As far as we know, Twitter hasn’t built some kind of advanced tool to stop copyright infringement, it’s just using simple brute-force deletions, which is enough when all you have to do is find and destroy video clips. If it did have an automatic filtering system, adapting it to fight harassment (which it may have done in limited situations already) would either create something too narrow to catch bad actors, or so broad that it swept up huge numbers of non-abusive tweets along the way — just as we’ve seen happen with Content ID.

On a more philosophical level, our copyright framework is based on the idea that someone who creates a work should be able to police every possible use of it, even if it turns out to be a totally legal use. The Santana tweet arguably meets the definition of fair use, an exception to copyright law that protects people who are commenting on, remixing, and transforming works. But fair use puts the onus on these people to prove that they’re not infringing copyright, instead of making the original rights holders prove that they are.
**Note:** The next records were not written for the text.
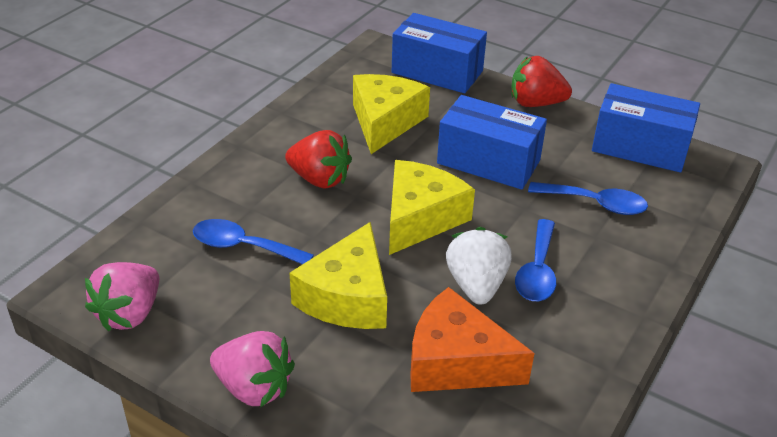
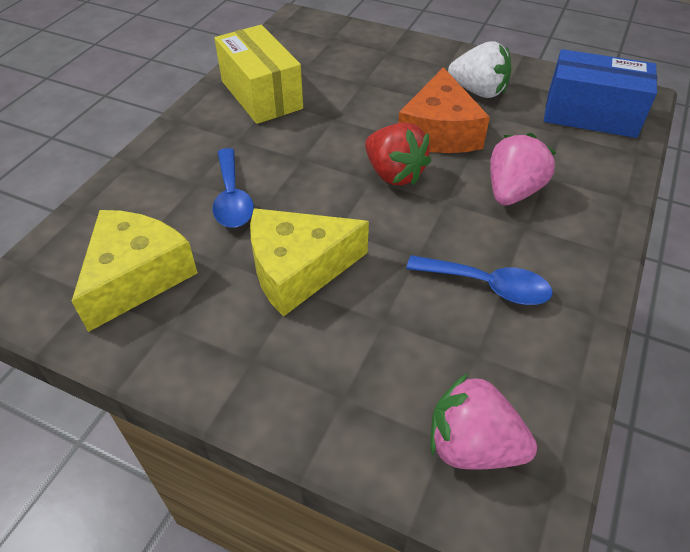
blue box: [392,13,487,93] [437,95,547,190] [592,83,700,173] = 3 -> [544,49,657,138] = 1
blue spoon: [193,219,314,264] [515,219,556,301] [528,182,648,215] = 3 -> [212,148,254,228] [406,255,553,305] = 2
red strawberry: [285,130,352,189] [511,56,572,107] = 2 -> [365,123,431,185] = 1
yellow box: none = 0 -> [214,25,303,124] = 1
yellow cheese: [290,222,387,329] [353,74,430,154] [389,160,475,255] = 3 -> [71,210,198,332] [250,208,369,317] = 2

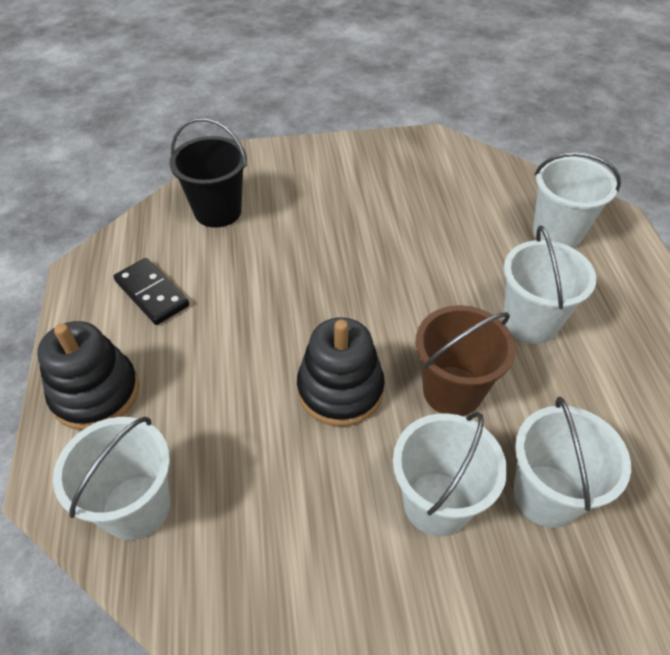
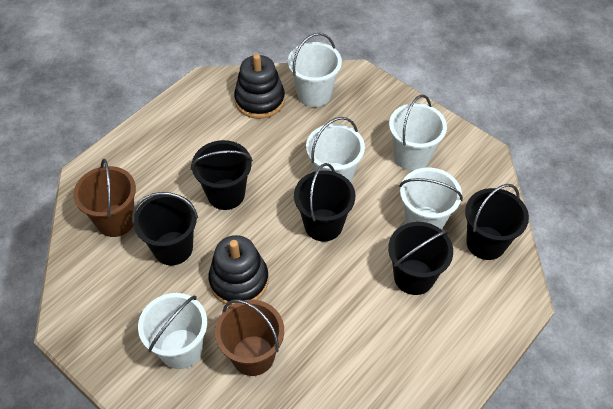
black bucket: [169,118,247,228] = 1 -> [132,192,198,265] [191,140,253,210] [294,163,355,242] [388,222,453,295] [465,184,529,260] = 5
black domino: [114,258,189,325] = 1 -> none = 0
brown bucket: [416,305,516,416] = 1 -> [73,159,136,237] [215,299,284,376] = 2

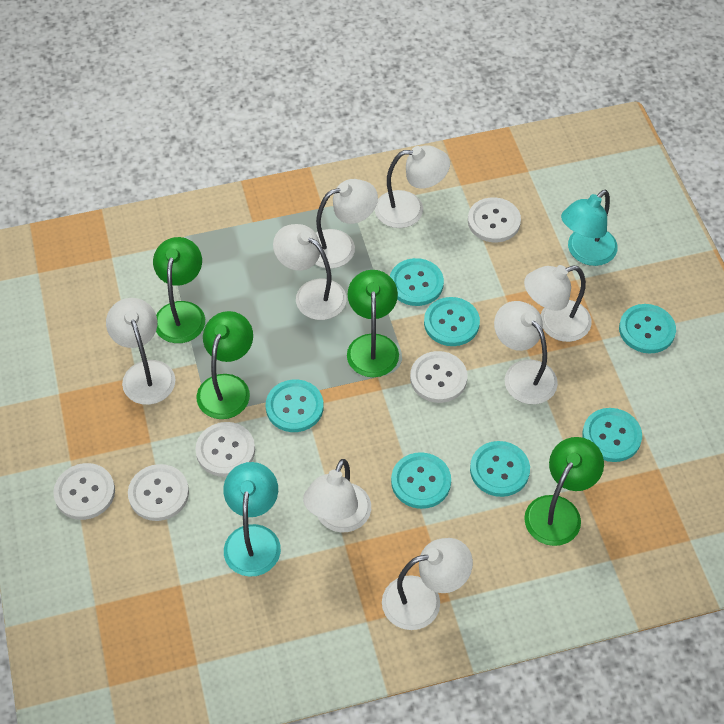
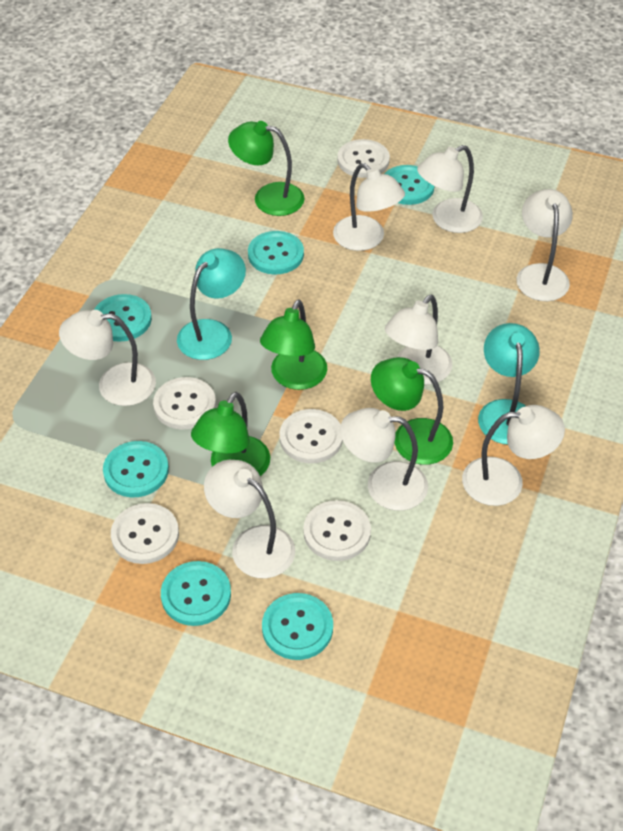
turquoise button: [266,379,324,432] [390,258,444,306] [391,452,451,509] [424,297,480,346] [470,441,530,497] [582,408,642,462] [619,304,676,353] = 7 -> [94,294,152,342] [103,441,169,497] [161,561,231,626] [248,231,304,274] [262,593,333,660] [384,165,434,205] = 6

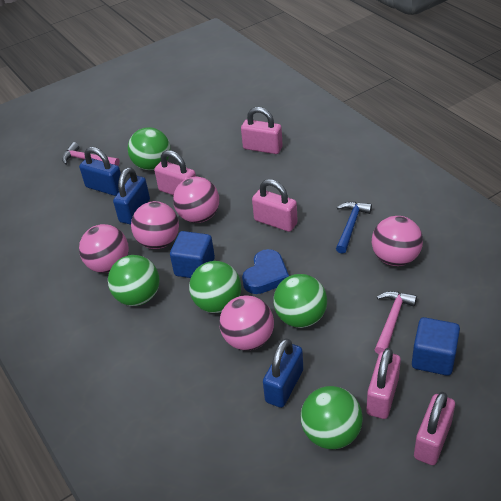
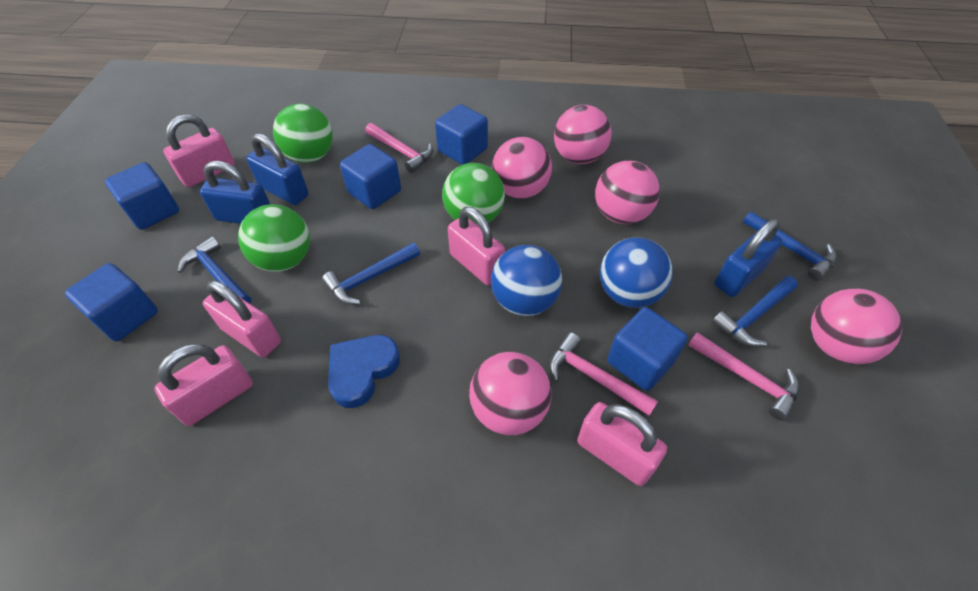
blue ball: none = 0 -> [491,245,562,316] [600,237,673,308] = 2
blue cube: [170,231,215,278] [412,317,460,376] = 2 -> [65,263,158,341] [105,162,179,230] [340,144,401,209] [435,104,488,165] [607,307,688,391] = 5
blue hammer: [336,202,372,254] = 1 -> [178,236,251,303] [322,243,420,305] [712,276,798,346] [743,211,837,281] = 4
green ball: [108,255,160,306] [128,127,170,170] [189,261,241,313] [274,274,327,328] [301,386,363,449] = 5 -> [238,204,310,272] [273,104,333,163] [442,163,505,226] = 3
pink hammer: [62,142,119,166] [375,291,417,354] = 2 -> [365,123,433,173] [549,332,658,416] [688,332,799,421] = 3

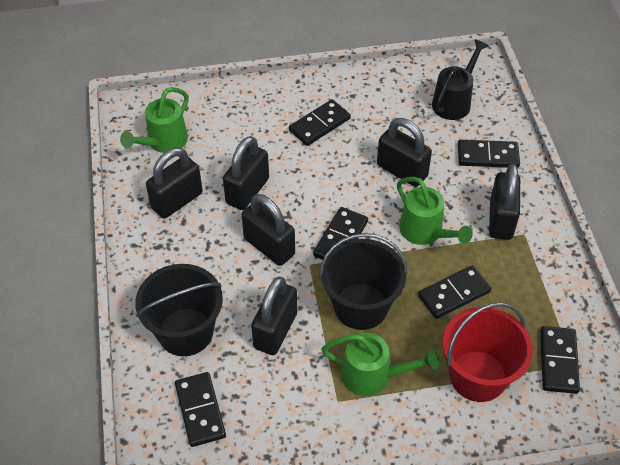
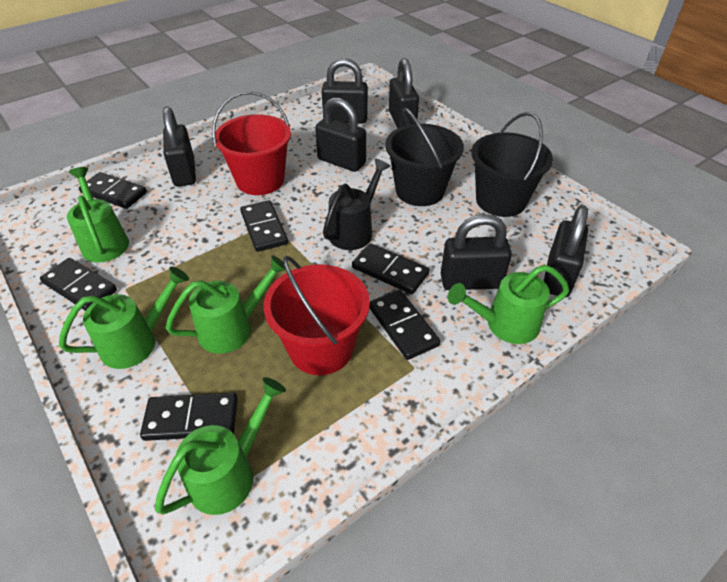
green watering can: [120,87,189,153] [322,333,439,396] [397,177,473,245] = 3 -> [59,267,189,369] [67,167,129,263] [155,377,286,515] [166,255,285,354] [448,265,569,344] = 5
red bucket: [442,302,533,402] = 1 -> [212,91,291,195] [263,256,370,375] = 2

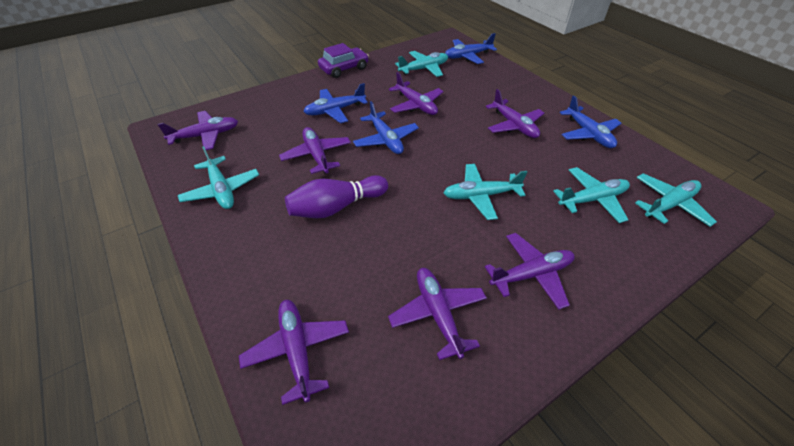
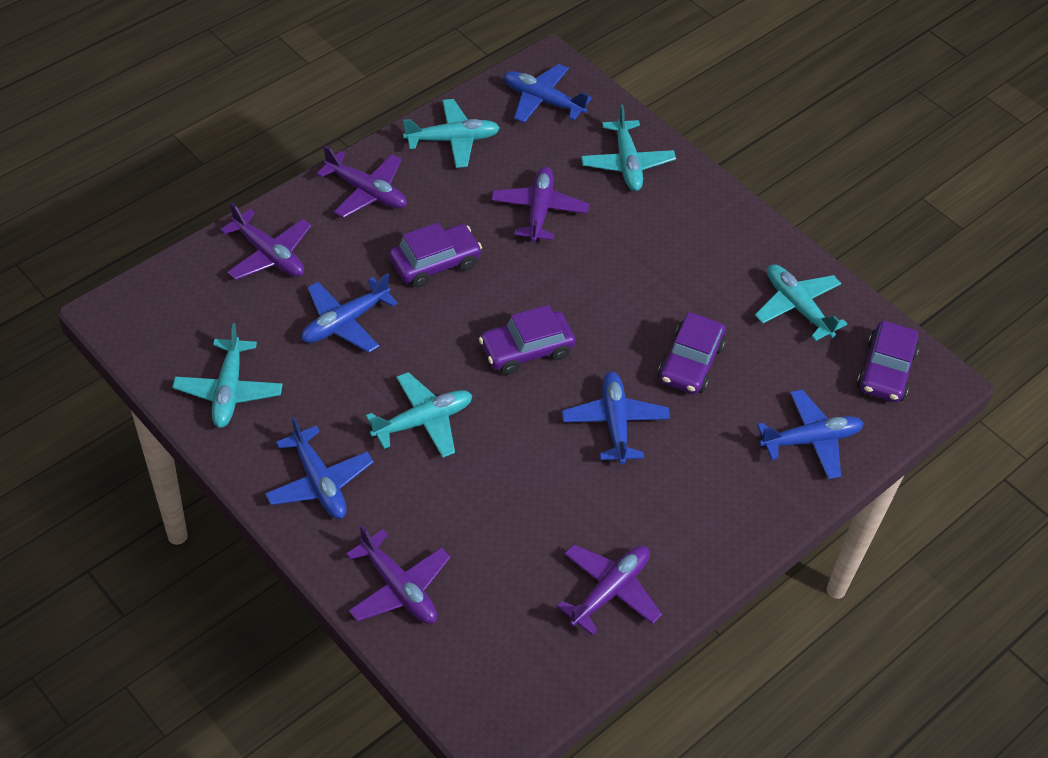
blue plane: [303,83,368,123] [353,101,419,154] [445,33,497,64] [560,95,621,148] = 4 -> [265,417,374,519] [301,273,398,353] [503,64,592,123] [562,372,670,465] [757,390,864,479] = 5
purple bowling pin: [285,175,388,218] = 1 -> none = 0
purple car: [318,43,369,78] = 1 -> [389,223,482,288] [479,305,575,375] [658,312,726,394] [857,321,919,402] = 4
purple plane: [158,111,238,150] [239,300,349,405] [279,127,351,174] [388,268,487,360] [389,72,443,115] [485,233,575,310] [486,89,544,138] = 7 -> [220,202,311,280] [317,146,407,218] [346,525,451,624] [491,166,589,242] [557,544,662,636] = 5

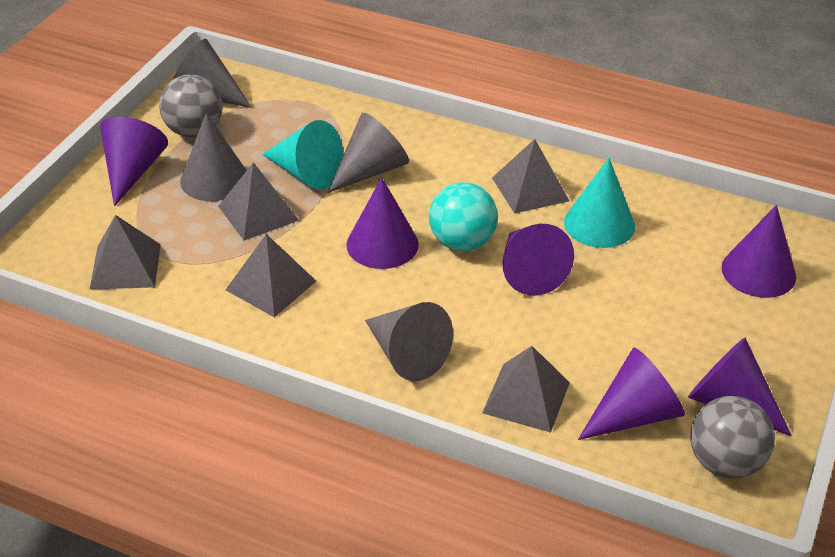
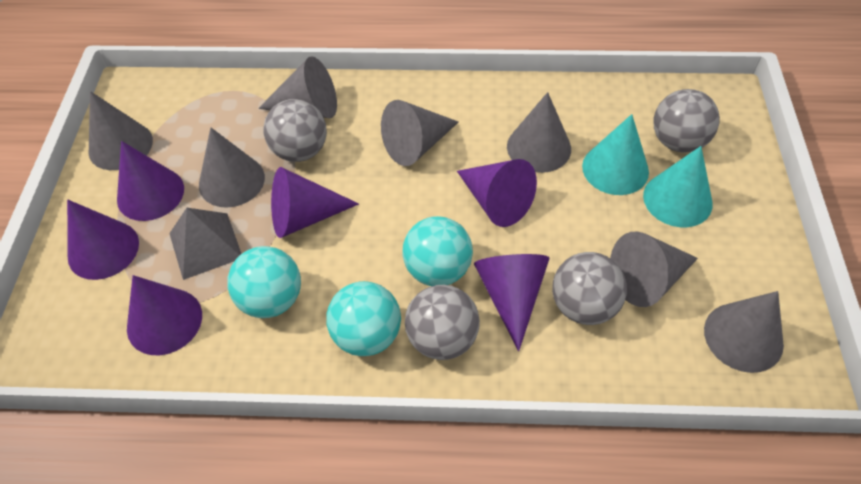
grey ball: [159,74,223,138] [690,396,775,479] = 2 -> [263,99,327,162] [405,285,480,360] [552,252,627,325] [654,89,720,153] = 4
grey cone: [173,39,252,108] [180,113,247,201] [327,113,409,193] [365,302,453,381] = 4 -> [89,91,153,170] [199,128,265,208] [258,56,337,118] [381,100,458,166] [507,92,571,173] [610,231,698,307] [704,291,784,373] = 7
grey pyramid: [89,215,161,290] [218,162,299,241] [226,234,316,317] [482,346,570,433] [492,139,569,214] = 5 -> [169,208,242,280] = 1
turquoise ball: [429,182,498,251] = 1 -> [227,246,301,318] [326,281,401,356] [402,216,473,286] = 3

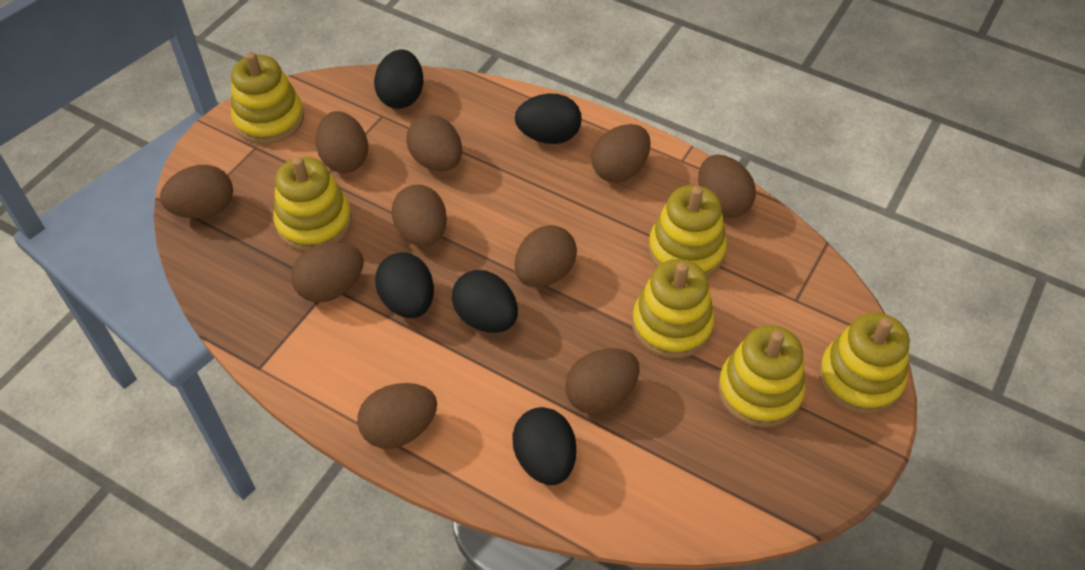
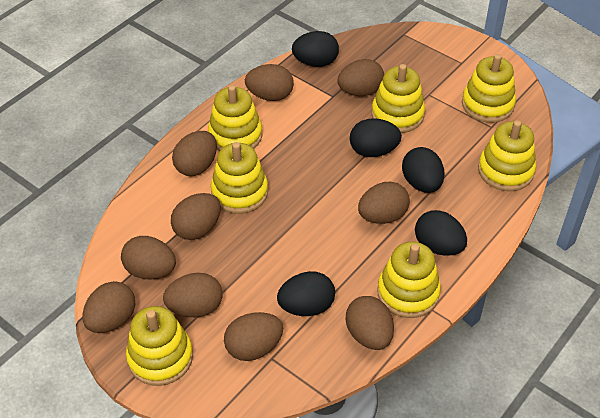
yellow stacking toy: [231,52,304,144] [273,157,352,251] [632,259,715,358] [648,185,727,277] [718,325,806,428] [819,312,910,414] = 6 -> [126,306,193,386] [208,85,263,151] [211,142,268,214] [372,64,425,133] [377,242,441,318] [462,54,516,123] [478,120,536,191] = 7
It’s a model that effectively forces people ask permission to participate in mass culture, and even at a time when "censorship" has lost all meaning, it’s a legitimate legal threat to free speech.

‘Censorship’ may have lost all meaning, but copyright can be a real threat to free speech

I understand that most people talking about this aren’t literally trying to express support for copyright takedowns. But the comparison is a glib rhetorical move that implicitly supports a model we shouldn’t want Twitter to follow for anti-harassment. Besides, in the examples of unremoved harassment that BuzzFeed cites, the biggest problem isn’t that Twitter isn’t acting quickly enough. The problem is that Twitter actually is looking at these reports and deciding that vicious, threatening speech doesn’t meet its guidelines for removal. It’s not the process that’s broken in these cases, it’s the premise.

Twitter could absolutely do more to mitigate harassment, but likening it to people posting Olympics GIFs won’t give us good solutions. And in the end, it makes the problem of abuse seem simpler than it is. "Is this video of the Olympics?" is a far easier question to answer than "is this harassment?" Likewise, no matter how stringent it is, takedowns wouldn’t actually stop people from seeing torrents of threats in the first place — copyright owners themselves hate the endless, whack-a-mole nature of the system. Twitter’s anti-harassment battle is a crisis of identity for the platform, and it’s fighting an enemy that’s far uglier and more insidious than some clever IOC-rules-flouting meme-crafters. We can point out its losses without legitimizing one bad system in the name of criticizing another.